Tasks for this exercise:
**a)** According to the excerpt on similarity indices below, why is CN one of the most prevalent indices in link prediction? Answer in one to three sentences.
**b)** Answer these questions using the excerpt on similarity indices below:
(i) What does N(X) denote?
(ii) What does CJ use to normalize the number of common neighbors?
(iii) Which index does the excerpt call unnormalized?

Supplied text:
========

Common Neighbors (CN)

CN is one of the most prevalent similarity calculation indices in link prediction domains due to its simplicity and effectiveness in certain areas such as scientific collaboration graphs [29] and social networks [30]. The idea behind CN is that the probability of two nodes being connected in the future is influenced by the number of their common neighbors, meaning two nodes are highly likely to form a link if they share more neighbors. This measure is defined as follows (1):

$$\begin{aligned} CN(X,Y)=|N(X)\cap N(Y)| \end{aligned}$$
(1)

where N(X) is the set of nodes adjacent to node X, and N(Y) is the set of nodes adjacent to node Y.

Jaccard coefficient (CJ)

Unlike the unnormalized CN index, CJ not only considers the number of common neighbors but also normalizes it by considering the total set of shared and unshared neighbors [31]. The formulation of this measure is as follows (2):

$$\begin{aligned} CJ(X,Y)=\frac{CN(X,Y)}{TN(X,Y)} \end{aligned}$$
(2)

where TN(XY) is the total number of neighbors of X and Y, defined as follows (3):

$$\begin{aligned} TN(X,Y)={|N(X)\cup N(Y)|} \end{aligned}$$
(3)

Adamic adar (AA)

========

Data listing:
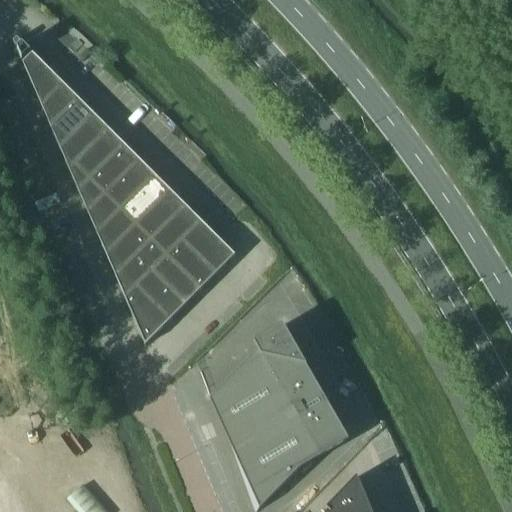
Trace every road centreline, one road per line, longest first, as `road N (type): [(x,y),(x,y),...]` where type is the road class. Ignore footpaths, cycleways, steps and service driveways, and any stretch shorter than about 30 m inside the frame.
road 1 (primary): [(204,0),(299,95),(380,198),(511,417)]
road 2 (unclassified): [(204,511),(154,385),(113,322),(0,68)]
road 3 (primary): [(511,307),(388,120),(285,0)]
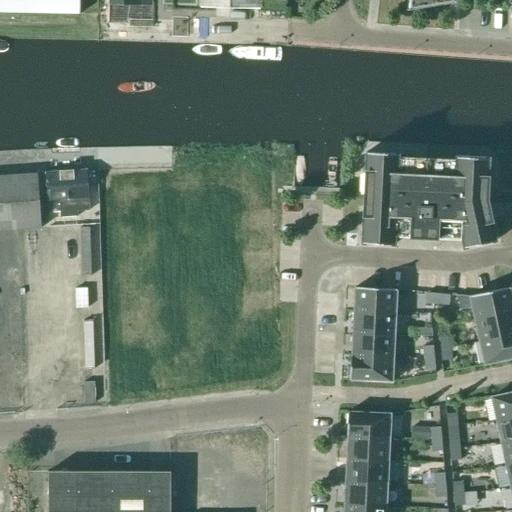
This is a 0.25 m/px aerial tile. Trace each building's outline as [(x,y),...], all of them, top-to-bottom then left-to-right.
[(0,0),(0,13),(79,15),(79,0),(0,0)] [(201,0),(201,8),(260,9),(261,0),(201,0)] [(408,0),(408,10),(406,10),(407,12),(454,3),(453,0),(408,0)] [(455,161),(398,158),(398,155),(366,153),(361,244),(394,245),(394,237),(462,240),(463,248),(495,241),(486,200),(488,159),(456,157),(455,161)] [(89,211),(86,171),(45,173),(48,213),(51,213),(51,200),(59,200),(60,218),(77,217),(77,212),(89,211)] [(0,231),(41,229),(37,174),(0,176),(0,231)] [(77,285),(77,308),(98,308),(98,318),(85,318),(86,363),(105,363),(103,284),(77,285)] [(353,311),(395,313),(396,290),(355,288),(353,311)] [(511,311),(511,299),(509,288),(469,297),(456,296),(459,309),(471,307),(474,320),(511,311)] [(436,305),(437,294),(425,293),(425,304),(436,305)] [(437,294),(436,305),(448,306),(449,296),(437,294)] [(394,336),(395,313),(353,311),(352,334),(394,336)] [(479,342),(511,335),(511,311),(474,320),(479,342)] [(431,326),(430,314),(419,315),(420,327),(431,326)] [(392,359),(394,336),(352,334),(351,356),(356,357),(392,359)] [(511,335),(479,342),(484,365),(511,359),(511,335)] [(440,349),(451,348),(450,336),(439,337),(440,349)] [(424,359),(434,358),(433,346),(423,347),(424,359)] [(451,348),(440,349),(441,361),(452,360),(451,348)] [(356,357),(351,356),(350,356),(349,381),(391,383),(392,359),(356,357)] [(434,358),(424,359),(425,371),(435,370),(434,358)] [(496,421),(511,417),(511,393),(491,398),(495,421),(496,421)] [(346,436),(389,438),(390,415),(347,413),(346,436)] [(447,427),(458,426),(457,413),(446,414),(447,427)] [(500,443),(511,440),(511,417),(496,421),(495,421),(500,443)] [(449,449),(460,448),(458,426),(447,427),(449,449)] [(411,427),(411,439),(428,440),(428,428),(411,427)] [(431,440),(441,439),(440,427),(430,428),(431,440)] [(387,461),(389,438),(346,436),(346,437),(347,437),(346,459),(387,461)] [(441,439),(431,440),(432,451),(442,450),(441,439)] [(505,465),(511,463),(511,440),(500,443),(505,465)] [(460,448),(449,449),(450,461),(461,460),(460,448)] [(386,484),(387,461),(346,459),(345,482),(386,484)] [(169,511),(169,472),(48,472),(47,511),(169,511)] [(435,486),(445,485),(444,473),(433,474),(435,486)] [(453,495),(464,494),(463,481),(452,482),(453,495)] [(385,507),(386,484),(345,482),(344,505),(385,507)] [(445,485),(435,486),(436,497),(446,496),(445,485)] [(464,494),(453,495),(454,506),(465,506),(464,494)]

========

Written responses:
**a)** CN is widely used because it is simple. It is also effective in certain areas, such as scientific collaboration graphs and social networks.

**b)**
(i) The set of nodes adjacent to node X.
(ii) The total set of shared and unshared neighbors, TN(X,Y), which is |N(X) ∪ N(Y)|.
(iii) CN.